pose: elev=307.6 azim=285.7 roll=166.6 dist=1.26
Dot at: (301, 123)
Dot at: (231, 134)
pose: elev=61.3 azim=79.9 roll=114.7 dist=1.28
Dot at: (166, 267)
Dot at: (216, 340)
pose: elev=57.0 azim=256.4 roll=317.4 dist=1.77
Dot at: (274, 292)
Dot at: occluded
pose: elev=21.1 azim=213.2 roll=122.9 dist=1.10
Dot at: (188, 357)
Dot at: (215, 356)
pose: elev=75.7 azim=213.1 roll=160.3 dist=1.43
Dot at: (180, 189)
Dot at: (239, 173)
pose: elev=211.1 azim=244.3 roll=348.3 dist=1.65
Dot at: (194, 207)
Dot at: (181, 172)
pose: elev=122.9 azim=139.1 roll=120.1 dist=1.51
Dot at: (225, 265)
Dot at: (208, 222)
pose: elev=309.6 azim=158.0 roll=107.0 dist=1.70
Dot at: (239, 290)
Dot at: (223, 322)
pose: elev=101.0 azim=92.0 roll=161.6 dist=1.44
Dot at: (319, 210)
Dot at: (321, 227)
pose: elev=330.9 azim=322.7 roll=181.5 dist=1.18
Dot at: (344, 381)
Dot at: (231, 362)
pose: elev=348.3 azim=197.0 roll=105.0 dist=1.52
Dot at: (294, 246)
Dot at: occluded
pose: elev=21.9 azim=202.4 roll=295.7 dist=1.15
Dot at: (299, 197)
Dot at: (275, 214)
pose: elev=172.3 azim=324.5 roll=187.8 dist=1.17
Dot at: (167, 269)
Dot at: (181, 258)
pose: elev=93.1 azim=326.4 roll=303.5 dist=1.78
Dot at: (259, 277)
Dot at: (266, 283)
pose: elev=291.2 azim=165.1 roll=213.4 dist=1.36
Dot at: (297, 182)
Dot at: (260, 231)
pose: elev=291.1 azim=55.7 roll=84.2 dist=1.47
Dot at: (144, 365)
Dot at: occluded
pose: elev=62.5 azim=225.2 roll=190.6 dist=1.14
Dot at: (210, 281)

-.-.-

Given request: Present every line of the records above as a Markdown table with two columns, Row for the row number and Entry for the line, omitting any blank lines.

Complete output:
| Row | Entry |
|---|---|
| 1 | pose: elev=307.6 azim=285.7 roll=166.6 dist=1.26 |
| 2 | Dot at: (301, 123) |
| 3 | Dot at: (231, 134) |
| 4 | pose: elev=61.3 azim=79.9 roll=114.7 dist=1.28 |
| 5 | Dot at: (166, 267) |
| 6 | Dot at: (216, 340) |
| 7 | pose: elev=57.0 azim=256.4 roll=317.4 dist=1.77 |
| 8 | Dot at: (274, 292) |
| 9 | Dot at: occluded |
| 10 | pose: elev=21.1 azim=213.2 roll=122.9 dist=1.10 |
| 11 | Dot at: (188, 357) |
| 12 | Dot at: (215, 356) |
| 13 | pose: elev=75.7 azim=213.1 roll=160.3 dist=1.43 |
| 14 | Dot at: (180, 189) |
| 15 | Dot at: (239, 173) |
| 16 | pose: elev=211.1 azim=244.3 roll=348.3 dist=1.65 |
| 17 | Dot at: (194, 207) |
| 18 | Dot at: (181, 172) |
| 19 | pose: elev=122.9 azim=139.1 roll=120.1 dist=1.51 |
| 20 | Dot at: (225, 265) |
| 21 | Dot at: (208, 222) |
| 22 | pose: elev=309.6 azim=158.0 roll=107.0 dist=1.70 |
| 23 | Dot at: (239, 290) |
| 24 | Dot at: (223, 322) |
| 25 | pose: elev=101.0 azim=92.0 roll=161.6 dist=1.44 |
| 26 | Dot at: (319, 210) |
| 27 | Dot at: (321, 227) |
| 28 | pose: elev=330.9 azim=322.7 roll=181.5 dist=1.18 |
| 29 | Dot at: (344, 381) |
| 30 | Dot at: (231, 362) |
| 31 | pose: elev=348.3 azim=197.0 roll=105.0 dist=1.52 |
| 32 | Dot at: (294, 246) |
| 33 | Dot at: occluded |
| 34 | pose: elev=21.9 azim=202.4 roll=295.7 dist=1.15 |
| 35 | Dot at: (299, 197) |
| 36 | Dot at: (275, 214) |
| 37 | pose: elev=172.3 azim=324.5 roll=187.8 dist=1.17 |
| 38 | Dot at: (167, 269) |
| 39 | Dot at: (181, 258) |
| 40 | pose: elev=93.1 azim=326.4 roll=303.5 dist=1.78 |
| 41 | Dot at: (259, 277) |
| 42 | Dot at: (266, 283) |
| 43 | pose: elev=291.2 azim=165.1 roll=213.4 dist=1.36 |
| 44 | Dot at: (297, 182) |
| 45 | Dot at: (260, 231) |
| 46 | pose: elev=291.1 azim=55.7 roll=84.2 dist=1.47 |
| 47 | Dot at: (144, 365) |
| 48 | Dot at: occluded |
| 49 | pose: elev=62.5 azim=225.2 roll=190.6 dist=1.14 |
| 50 | Dot at: (210, 281) |